EAGER: Spatio-temporal Variability of Microplastics in Ocean and River Cores using Fluorescence Microscopy

Lead PI: Dr. Marco Tedesco

Unit Affiliation: Marine and Polar Geophysics, Lamont-Doherty Earth Observatory (LDEO)

April 2020 - March 2021
North America ; Hudson River ; Long Island Sound
Project Type: Research

DESCRIPTION: During this project, how microplastics accumulate within sediments along the eastern U.S. coastal setting will be investigated. This study will be the first of its kind to use fluorescent microscopy techniques to quantify plastic deposition over time in sediment cores from the Hudson River and Long Island Sound to farther offshore. Results will provide information about how microplastics get transported from their sources to the ocean and how fast they accumulate in sediments. With a better understanding of microplastic accumulation, more reliable computer models can be constructed to predict how sediment layers are generated as well as the future distribution of microplastics and their impact in the coastal environment. This project will promote the training and professional growth of junior scientists and graduate students from Columbia University as well as nearby high school students.

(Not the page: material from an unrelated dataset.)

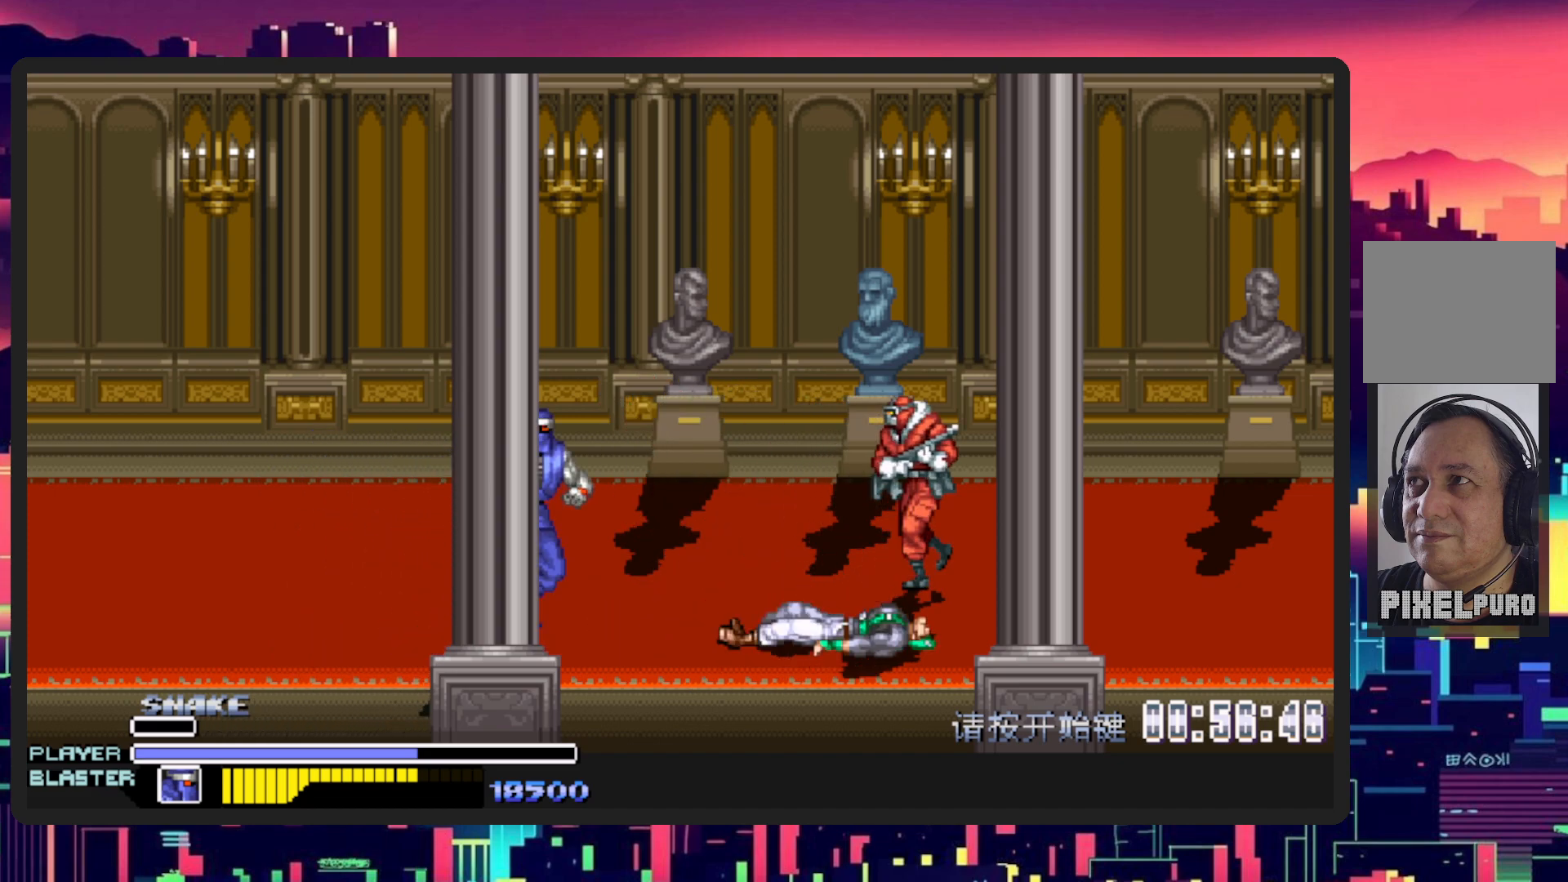
{"buttons": ["DPAD_RIGHT"], "events": [[17, "L1", "down"], [33, "DPAD_DOWN", "down"], [267, "DPAD_DOWN", "up"], [267, "L1", "up"]]}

This study investigates the spatio-temporal variability microplastics accumulating in sediments within a transect of cores from the Hudson River, Long Island Sound and nearshore ocean within 50 km of the coast. Microplastics will be identified through fluorescence microscopy after staining with a lipid soluble fluorescent dye. Chronostratigraphic data already available on these cores will be used to constrain age estimates and allow quantitative comparison of microplastic accumulation during the last century. In particular, the following hypotheses will be tested: a) vertically-integrated concentrations of microplastics differ for samples collected nearby large urban environments (e.g., cities) vs. those collected in open ocean, with concentrations increasing as we get closer to cities; and b) microplastic concentrations began accumulating around 1950 and have been increasing at an exponential rate over the past few decades. Results from this project will provide basic data needed to understand natural processes that control the transport and distribution of microplastic particulates over time and to develop models that predict their future microplastic concentrations in the oceanic sedimentary environment.